Tracey Slater

Tutti Frutti Tiger Club!

4 September - 30 September 2020

Hunted Projects is pleased to present an online exhibition of new works by Tracey Slater. Tutti Frutti Tiger Club! is Slater’s debut UK solo exhibition. 

Celebrating the significance of ones personal history is central to the works in Tutti Frutti Tiger Club! A fusion of signifiers that memorialize her past, the works in the exhibition pull inspiration from an old scrapbook filled with random pieces of paper that the artist affectionately holds onto: An old Titanic cinema ticket, sentimental celebration cards with coins taped to the inside, cartoons and personal notes. Memories from spending summers at Haven Holidays and attending the Tiger Club, painting with her brother on the garden wall, as well as reminiscing when she received her first paint set on Christmas Day.

# ACTIVITY:
Retype the Tracey Slater exhibition text between "Hunted Projects is" and "on Christmas Day.", inclusive.

# PROVIDED RECORDS:
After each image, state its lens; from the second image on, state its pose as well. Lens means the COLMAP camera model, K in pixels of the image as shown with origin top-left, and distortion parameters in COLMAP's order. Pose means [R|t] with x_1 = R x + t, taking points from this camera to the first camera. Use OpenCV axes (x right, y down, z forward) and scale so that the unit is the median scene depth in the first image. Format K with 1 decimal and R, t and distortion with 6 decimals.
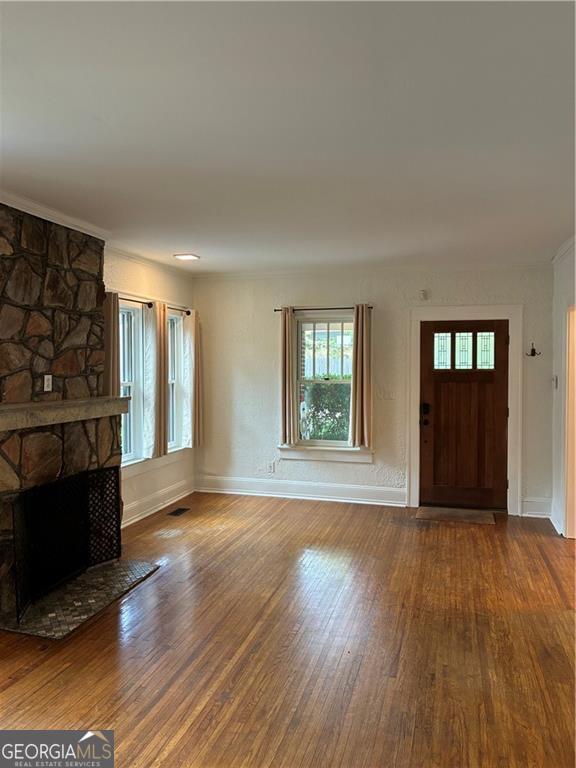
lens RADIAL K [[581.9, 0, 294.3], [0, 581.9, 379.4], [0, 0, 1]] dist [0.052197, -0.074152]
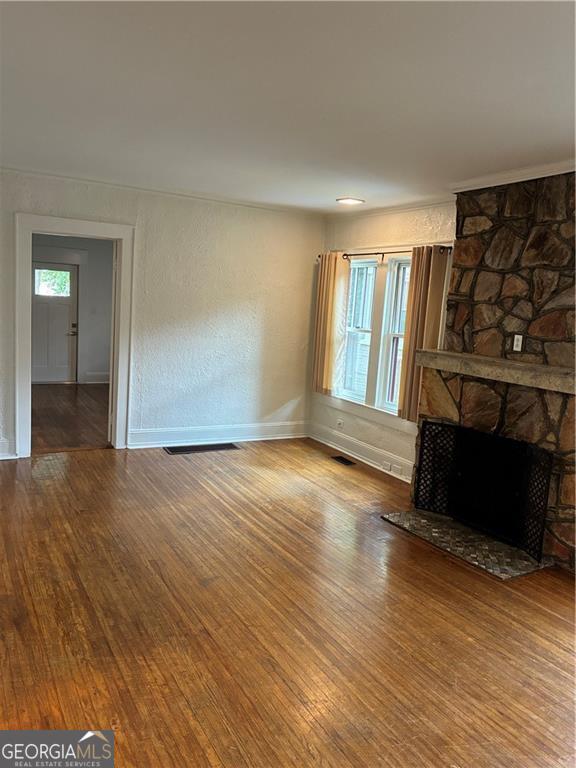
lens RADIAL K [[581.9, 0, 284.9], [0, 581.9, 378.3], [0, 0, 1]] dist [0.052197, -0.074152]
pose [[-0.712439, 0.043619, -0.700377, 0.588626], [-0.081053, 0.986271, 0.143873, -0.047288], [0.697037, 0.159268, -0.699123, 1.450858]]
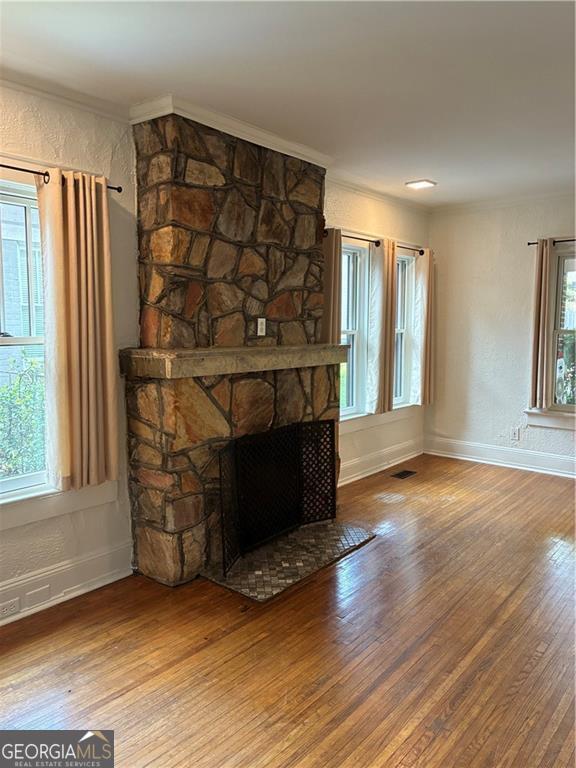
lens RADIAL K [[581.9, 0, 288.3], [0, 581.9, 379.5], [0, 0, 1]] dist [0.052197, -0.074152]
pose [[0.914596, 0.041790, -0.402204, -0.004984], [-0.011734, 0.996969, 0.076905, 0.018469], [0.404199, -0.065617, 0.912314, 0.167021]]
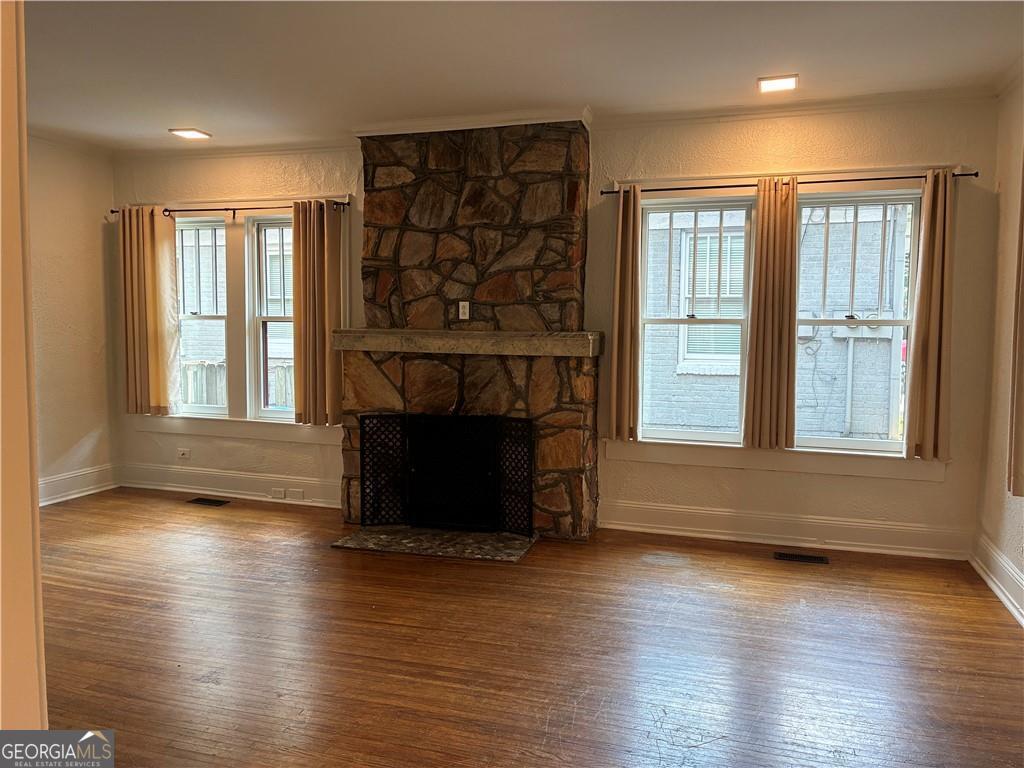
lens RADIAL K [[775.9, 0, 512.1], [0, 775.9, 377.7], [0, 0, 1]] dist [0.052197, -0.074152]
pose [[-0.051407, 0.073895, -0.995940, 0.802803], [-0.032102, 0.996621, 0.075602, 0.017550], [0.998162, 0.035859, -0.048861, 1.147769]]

...

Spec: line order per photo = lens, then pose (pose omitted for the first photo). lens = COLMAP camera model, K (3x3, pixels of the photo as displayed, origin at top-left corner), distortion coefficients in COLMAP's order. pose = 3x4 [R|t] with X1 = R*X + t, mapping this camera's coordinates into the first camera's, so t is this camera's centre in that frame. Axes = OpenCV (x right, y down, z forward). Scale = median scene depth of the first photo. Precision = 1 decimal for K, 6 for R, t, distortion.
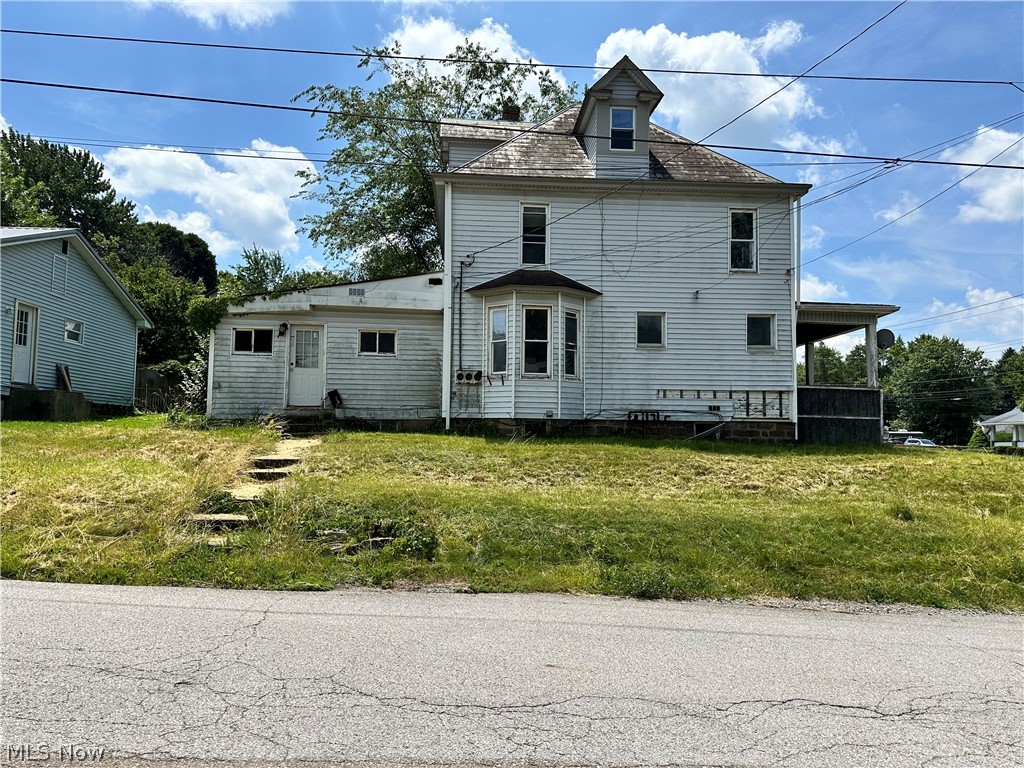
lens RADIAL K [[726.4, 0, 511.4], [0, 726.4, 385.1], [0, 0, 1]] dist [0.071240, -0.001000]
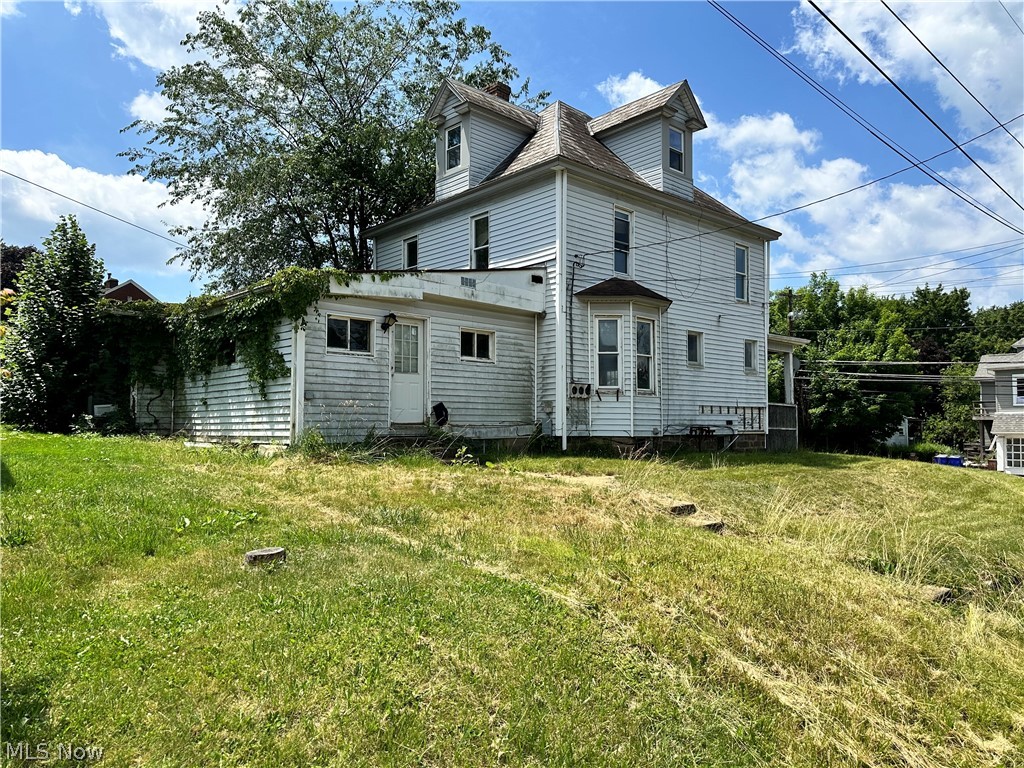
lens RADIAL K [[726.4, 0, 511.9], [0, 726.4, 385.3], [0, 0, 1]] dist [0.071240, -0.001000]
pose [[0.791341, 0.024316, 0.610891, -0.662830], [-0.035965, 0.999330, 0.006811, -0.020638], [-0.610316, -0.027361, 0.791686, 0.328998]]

# TASK ANSWER:
Hunted Projects is pleased to present an online exhibition of new works by Tracey Slater. Tutti Frutti Tiger Club! is Slater’s debut UK solo exhibition. 

Celebrating the significance of ones personal history is central to the works in Tutti Frutti Tiger Club! A fusion of signifiers that memorialize her past, the works in the exhibition pull inspiration from an old scrapbook filled with random pieces of paper that the artist affectionately holds onto: An old Titanic cinema ticket, sentimental celebration cards with coins taped to the inside, cartoons and personal notes. Memories from spending summers at Haven Holidays and attending the Tiger Club, painting with her brother on the garden wall, as well as reminiscing when she received her first paint set on Christmas Day.